Mortgage of $150,000 taken a year after purchase of 1.5 million dollar condo? The original purchase one year before mortgage was made with margin on stock account of $150,000. The reason is that at that time I did not have enough time to get a bank mortgage as if I waited deal would have fallen through, Can I deduct the mortgage interest starting when I actually got a bank mortgage?
No - the bank mortgage was used to pay off a margin loan, not to buy, build, or improve the home that it’s secured by.
For tax years 2018 through 2025, you can only deduct the interest from the amount of your loan that was used to buy, build, or improve the home that it’s secured by.
You cannot "grandfather" from the first loan, because it was not a mortgage - it was secured by stocks.
Q: If you take a loan in 2020 (not a mortgage), loan used fully to buy a condo can you deduct the interest on the loan?

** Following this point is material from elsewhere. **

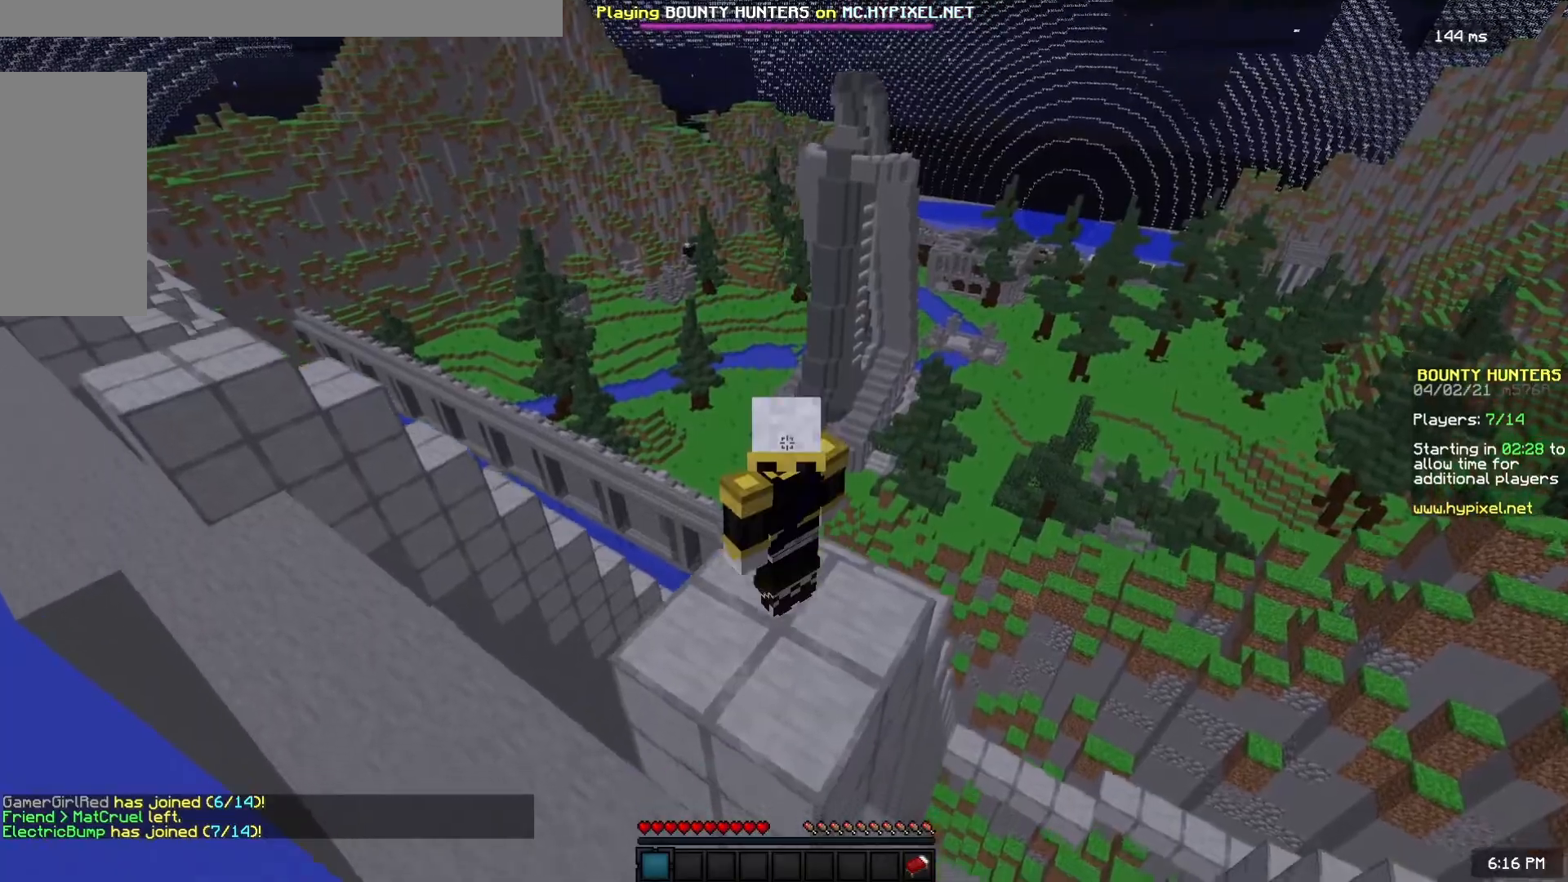
{"keys": [], "mouse": [], "events": [[33, "space", "up"]]}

A: No. You cannot deduct the interest.
There are only three interest deductions available - business interest, investment interest and mortgage interest. The transactions you described do not qualify for any of these deductions.
Business interest doesn't apply, you bought a condo to live in, not as a rental property.
Investment interest doesn't apply: you bought a condo to live in, not as an investment.
What qualifies for the investment interest deduction:
"The deduction applies to interest on money borrowed to buy property that will produce investment income—interest, dividends, annuities or royalties—or that you expect to appreciate in value, allowing you to sell it at a gain in the future."
See:What Are Deductible Investment Interest Expenses? for an expanded discussion of this issue.
Mortgage interest doesn't apply: the loan was not a mortgage as it was secured by your stock holdings.
"Generally, home mortgage interest is any interest you pay on a loan secured by your home (main home or a second home). The loan may be a mortgage to buy your home, or a second mortgage".